PAGE EXTRACT START
Officials said the new data series excluded nearly 62 million people who were studying full-time in universities, and so shouldn’t be counted as jobless. But that didn’t make sense to economists. Statistics typically count anyone actively looking for a job as unemployed, including full-time students.

Investor flight​

In April 2024, China’s stock market was teetering as economic worries deepened. Foreign investors dumped more than $2 billion of Chinese stocks over a two-week span, spooking domestic individual investors.

China’s two major exchanges in Shanghai and Shenzhen abruptly announced that they would stop publishing real-time data on inflows and outflows of foreign investors. The Shanghai Stock Exchange said in a statement that it was aligning its practices with other international markets, which don’t disclose real-time trading data of specific groups of investors.

After authorities stopped publishing the real-time data in mid-May, the CSI 300 benchmark index continued its decline for four consecutive months, until authorities announced a blitz of measures to support the country’s weakening economy in September.
PAGE EXTRACT END
INPUT DATA START
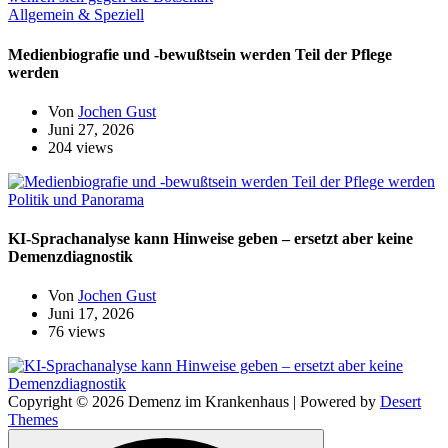
Allgemein & Speziell
Medienbiografie und -bewußtsein werden Teil der Pflege
werden
Von
Jochen Gust
Juni 27, 2026
204 views
Politik und Panorama
KI-Sprachanalyse kann Hinweise geben – ersetzt aber keine
Demenzdiagnostik
Von
Jochen Gust
Juni 17, 2026
76 views
Copyright © 2026 Demenz im Krankenhaus | Powered by
Desert
Themes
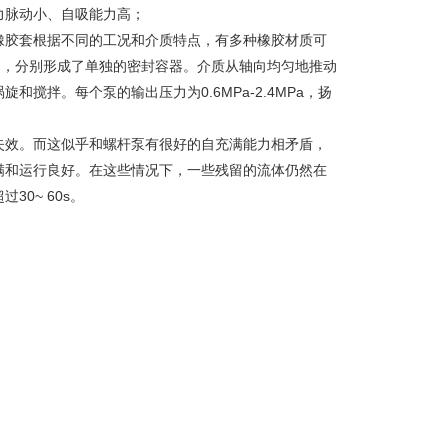
力脉动小、自吸能力高；
橡胶套根据不同的工况和介质特点，有多种橡胶材质可
口，分别形成了单独的密封容器。介质从轴向均匀地推动
搅拌。每个泵的输出压力为0.6MPa-2.4MPa，扬
失效。而这似乎和螺杆泵有很好的自充满能力相矛盾，
满和运行良好。在这些情况下，一些残留的流体仍然在
0~ 60s。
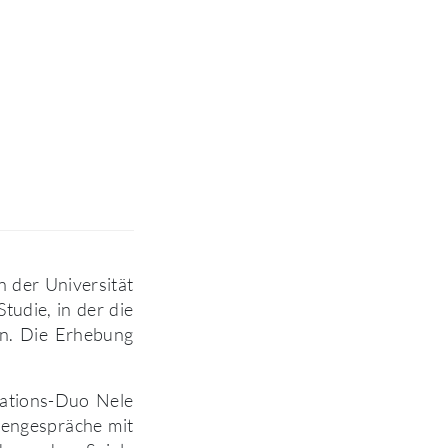
n der Universität
Studie, in der die
n. Die Erhebung
rations-Duo Nele
nengespräche mit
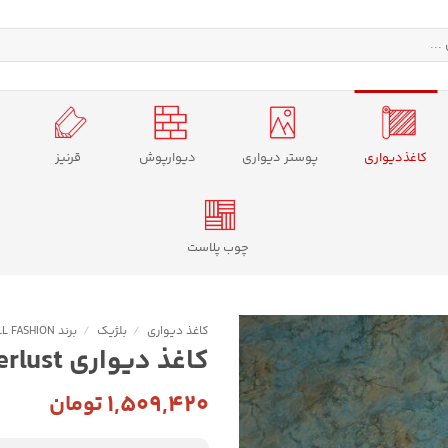
کاغذدیواری
پوستر دیواری
دیوارپوش
قرنیز
چوب پلاست
کاغذ دیواری
/
بلژیک
/
برند WALL FASHION
کاغذ دیواری Wanderlust سری کد 13
۱,۵۰۹,۴۲۰
تومان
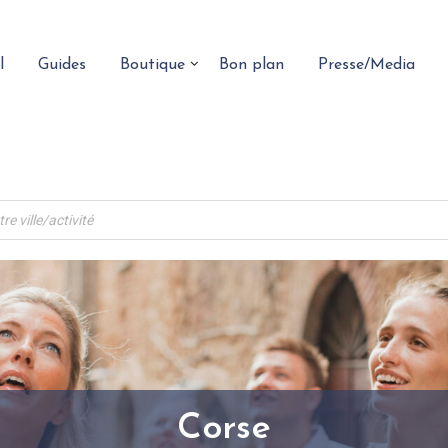
l
Guides
Boutique
Bon plan
Presse/Media
Corse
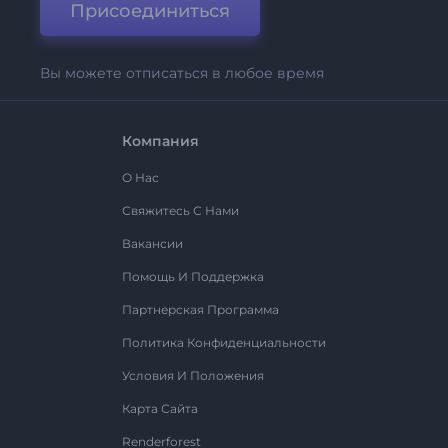
Присоединиться
Вы можете отписаться в любое время
Компания
О Нас
Свяжитесь С Нами
Вакансии
Помощь И Поддержка
Партнерская Программа
Политика Конфиденциальности
Условия И Положения
Карта Сайта
Renderforest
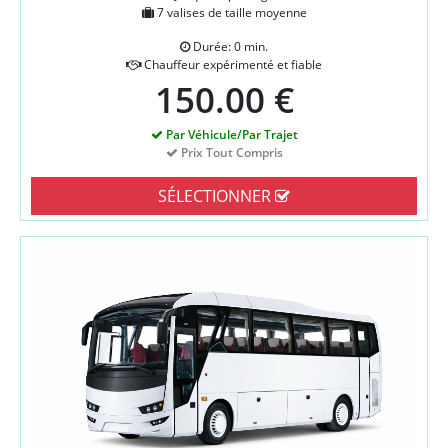
7 valises de taille moyenne
Durée: 0 min.
Chauffeur expérimenté et fiable
150.00 €
Par Véhicule/Par Trajet
Prix Tout Compris
SÉLECTIONNER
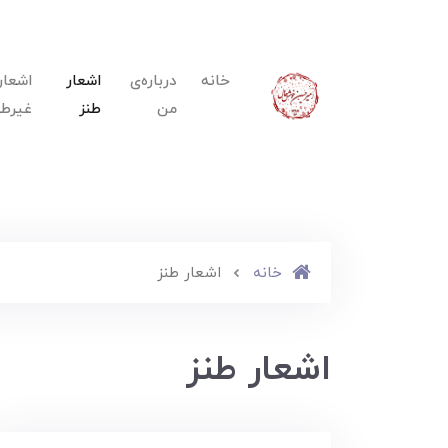
خانه
درباره‌ی
اشعار
اشعار
من
طنز
غیرطن
خانه
اشعار طنز
اشعار طنز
INPUT DATA END
- [TASK GOAL] Please rewrite the paragraph beginning "China's two major exchanges" from the China markets passage above as a shorter version that keeps its main facts.

- [ANSWER TO THIS TASK] China's Shanghai and Shenzhen exchanges suddenly said they would stop publishing real-time data on foreign investors' inflows and outflows. The Shanghai exchange said this matched international markets, which don't disclose real-time trading data for specific investor groups.